* [Exercise directions] Reproduce the following lines word for word, with no changes.

* [Given data]
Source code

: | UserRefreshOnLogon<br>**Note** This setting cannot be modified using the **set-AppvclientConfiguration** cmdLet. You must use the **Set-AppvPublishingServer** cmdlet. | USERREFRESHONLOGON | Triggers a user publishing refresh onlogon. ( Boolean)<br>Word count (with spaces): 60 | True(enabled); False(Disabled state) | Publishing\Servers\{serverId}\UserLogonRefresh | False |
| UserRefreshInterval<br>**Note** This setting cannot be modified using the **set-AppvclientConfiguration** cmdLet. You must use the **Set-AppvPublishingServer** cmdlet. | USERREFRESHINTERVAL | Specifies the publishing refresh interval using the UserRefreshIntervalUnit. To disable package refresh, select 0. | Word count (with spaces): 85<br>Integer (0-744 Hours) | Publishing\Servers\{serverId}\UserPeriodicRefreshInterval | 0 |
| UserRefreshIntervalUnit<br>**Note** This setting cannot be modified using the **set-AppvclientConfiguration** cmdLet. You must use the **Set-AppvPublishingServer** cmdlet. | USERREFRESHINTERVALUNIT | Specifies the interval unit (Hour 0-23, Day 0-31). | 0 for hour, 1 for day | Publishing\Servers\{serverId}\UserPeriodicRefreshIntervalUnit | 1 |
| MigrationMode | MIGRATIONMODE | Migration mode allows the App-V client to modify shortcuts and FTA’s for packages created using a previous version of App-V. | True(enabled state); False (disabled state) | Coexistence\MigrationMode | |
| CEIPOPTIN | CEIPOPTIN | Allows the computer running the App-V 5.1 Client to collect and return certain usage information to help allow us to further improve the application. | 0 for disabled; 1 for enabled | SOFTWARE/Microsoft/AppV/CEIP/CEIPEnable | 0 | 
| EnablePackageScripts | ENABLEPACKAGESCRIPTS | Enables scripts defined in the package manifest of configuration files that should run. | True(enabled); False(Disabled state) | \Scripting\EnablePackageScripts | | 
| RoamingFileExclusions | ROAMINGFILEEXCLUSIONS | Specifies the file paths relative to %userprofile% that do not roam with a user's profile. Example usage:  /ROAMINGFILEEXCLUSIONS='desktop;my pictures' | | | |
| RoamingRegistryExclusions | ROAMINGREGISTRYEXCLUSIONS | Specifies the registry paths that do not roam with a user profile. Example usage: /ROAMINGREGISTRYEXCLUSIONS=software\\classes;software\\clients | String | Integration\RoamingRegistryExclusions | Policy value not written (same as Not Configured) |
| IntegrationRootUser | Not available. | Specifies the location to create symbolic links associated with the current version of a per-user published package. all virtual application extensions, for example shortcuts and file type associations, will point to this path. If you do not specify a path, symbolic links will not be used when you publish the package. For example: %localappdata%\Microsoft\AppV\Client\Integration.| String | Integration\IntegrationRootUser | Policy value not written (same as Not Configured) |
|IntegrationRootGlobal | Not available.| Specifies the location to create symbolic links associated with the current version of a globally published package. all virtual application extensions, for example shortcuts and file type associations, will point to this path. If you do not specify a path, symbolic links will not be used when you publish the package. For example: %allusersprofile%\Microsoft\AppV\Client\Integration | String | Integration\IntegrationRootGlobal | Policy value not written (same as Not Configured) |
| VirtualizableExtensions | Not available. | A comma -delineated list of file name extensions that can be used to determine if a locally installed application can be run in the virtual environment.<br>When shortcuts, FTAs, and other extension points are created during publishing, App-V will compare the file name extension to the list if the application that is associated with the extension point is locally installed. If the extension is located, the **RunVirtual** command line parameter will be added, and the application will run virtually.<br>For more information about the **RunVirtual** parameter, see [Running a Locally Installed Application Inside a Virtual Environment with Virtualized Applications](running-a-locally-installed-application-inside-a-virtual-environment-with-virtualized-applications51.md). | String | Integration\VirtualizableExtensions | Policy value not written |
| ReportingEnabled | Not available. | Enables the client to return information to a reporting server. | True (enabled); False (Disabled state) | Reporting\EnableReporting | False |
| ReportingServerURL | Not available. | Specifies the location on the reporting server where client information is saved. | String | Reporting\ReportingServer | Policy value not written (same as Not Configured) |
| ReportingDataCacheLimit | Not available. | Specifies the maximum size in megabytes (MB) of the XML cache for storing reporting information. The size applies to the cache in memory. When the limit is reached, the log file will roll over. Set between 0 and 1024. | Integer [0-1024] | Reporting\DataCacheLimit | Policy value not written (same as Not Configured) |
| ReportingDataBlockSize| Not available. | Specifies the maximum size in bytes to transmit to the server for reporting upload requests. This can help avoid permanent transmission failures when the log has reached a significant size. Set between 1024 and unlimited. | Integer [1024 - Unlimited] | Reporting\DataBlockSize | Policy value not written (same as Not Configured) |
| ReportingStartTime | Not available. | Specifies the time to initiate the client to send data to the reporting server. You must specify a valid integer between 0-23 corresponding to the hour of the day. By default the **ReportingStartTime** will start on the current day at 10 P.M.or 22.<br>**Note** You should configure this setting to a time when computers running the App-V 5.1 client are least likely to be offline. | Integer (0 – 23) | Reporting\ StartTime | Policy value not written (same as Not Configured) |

* [Solution]
Source code

: | UserRefreshOnLogon<br>**Note** This setting cannot be modified using the **set-AppvclientConfiguration** cmdLet. You must use the **Set-AppvPublishingServer** cmdlet. | USERREFRESHONLOGON | Triggers a user publishing refresh onlogon. ( Boolean)<br>Word count (with spaces): 60 | True(enabled); False(Disabled state) | Publishing\Servers\{serverId}\UserLogonRefresh | False |
| UserRefreshInterval<br>**Note** This setting cannot be modified using the **set-AppvclientConfiguration** cmdLet. You must use the **Set-AppvPublishingServer** cmdlet. | USERREFRESHINTERVAL | Specifies the publishing refresh interval using the UserRefreshIntervalUnit. To disable package refresh, select 0. | Word count (with spaces): 85<br>Integer (0-744 Hours) | Publishing\Servers\{serverId}\UserPeriodicRefreshInterval | 0 |
| UserRefreshIntervalUnit<br>**Note** This setting cannot be modified using the **set-AppvclientConfiguration** cmdLet. You must use the **Set-AppvPublishingServer** cmdlet. | USERREFRESHINTERVALUNIT | Specifies the interval unit (Hour 0-23, Day 0-31). | 0 for hour, 1 for day | Publishing\Servers\{serverId}\UserPeriodicRefreshIntervalUnit | 1 |
| MigrationMode | MIGRATIONMODE | Migration mode allows the App-V client to modify shortcuts and FTA’s for packages created using a previous version of App-V. | True(enabled state); False (disabled state) | Coexistence\MigrationMode | |
| CEIPOPTIN | CEIPOPTIN | Allows the computer running the App-V 5.1 Client to collect and return certain usage information to help allow us to further improve the application. | 0 for disabled; 1 for enabled | SOFTWARE/Microsoft/AppV/CEIP/CEIPEnable | 0 | 
| EnablePackageScripts | ENABLEPACKAGESCRIPTS | Enables scripts defined in the package manifest of configuration files that should run. | True(enabled); False(Disabled state) | \Scripting\EnablePackageScripts | | 
| RoamingFileExclusions | ROAMINGFILEEXCLUSIONS | Specifies the file paths relative to %userprofile% that do not roam with a user's profile. Example usage:  /ROAMINGFILEEXCLUSIONS='desktop;my pictures' | | | |
| RoamingRegistryExclusions | ROAMINGREGISTRYEXCLUSIONS | Specifies the registry paths that do not roam with a user profile. Example usage: /ROAMINGREGISTRYEXCLUSIONS=software\\classes;software\\clients | String | Integration\RoamingRegistryExclusions | Policy value not written (same as Not Configured) |
| IntegrationRootUser | Not available. | Specifies the location to create symbolic links associated with the current version of a per-user published package. all virtual application extensions, for example shortcuts and file type associations, will point to this path. If you do not specify a path, symbolic links will not be used when you publish the package. For example: %localappdata%\Microsoft\AppV\Client\Integration.| String | Integration\IntegrationRootUser | Policy value not written (same as Not Configured) |
|IntegrationRootGlobal | Not available.| Specifies the location to create symbolic links associated with the current version of a globally published package. all virtual application extensions, for example shortcuts and file type associations, will point to this path. If you do not specify a path, symbolic links will not be used when you publish the package. For example: %allusersprofile%\Microsoft\AppV\Client\Integration | String | Integration\IntegrationRootGlobal | Policy value not written (same as Not Configured) |
| VirtualizableExtensions | Not available. | A comma -delineated list of file name extensions that can be used to determine if a locally installed application can be run in the virtual environment.<br>When shortcuts, FTAs, and other extension points are created during publishing, App-V will compare the file name extension to the list if the application that is associated with the extension point is locally installed. If the extension is located, the **RunVirtual** command line parameter will be added, and the application will run virtually.<br>For more information about the **RunVirtual** parameter, see [Running a Locally Installed Application Inside a Virtual Environment with Virtualized Applications](running-a-locally-installed-application-inside-a-virtual-environment-with-virtualized-applications51.md). | String | Integration\VirtualizableExtensions | Policy value not written |
| ReportingEnabled | Not available. | Enables the client to return information to a reporting server. | True (enabled); False (Disabled state) | Reporting\EnableReporting | False |
| ReportingServerURL | Not available. | Specifies the location on the reporting server where client information is saved. | String | Reporting\ReportingServer | Policy value not written (same as Not Configured) |
| ReportingDataCacheLimit | Not available. | Specifies the maximum size in megabytes (MB) of the XML cache for storing reporting information. The size applies to the cache in memory. When the limit is reached, the log file will roll over. Set between 0 and 1024. | Integer [0-1024] | Reporting\DataCacheLimit | Policy value not written (same as Not Configured) |
| ReportingDataBlockSize| Not available. | Specifies the maximum size in bytes to transmit to the server for reporting upload requests. This can help avoid permanent transmission failures when the log has reached a significant size. Set between 1024 and unlimited. | Integer [1024 - Unlimited] | Reporting\DataBlockSize | Policy value not written (same as Not Configured) |
| ReportingStartTime | Not available. | Specifies the time to initiate the client to send data to the reporting server. You must specify a valid integer between 0-23 corresponding to the hour of the day. By default the **ReportingStartTime** will start on the current day at 10 P.M.or 22.<br>**Note** You should configure this setting to a time when computers running the App-V 5.1 client are least likely to be offline. | Integer (0 – 23) | Reporting\ StartTime | Policy value not written (same as Not Configured) |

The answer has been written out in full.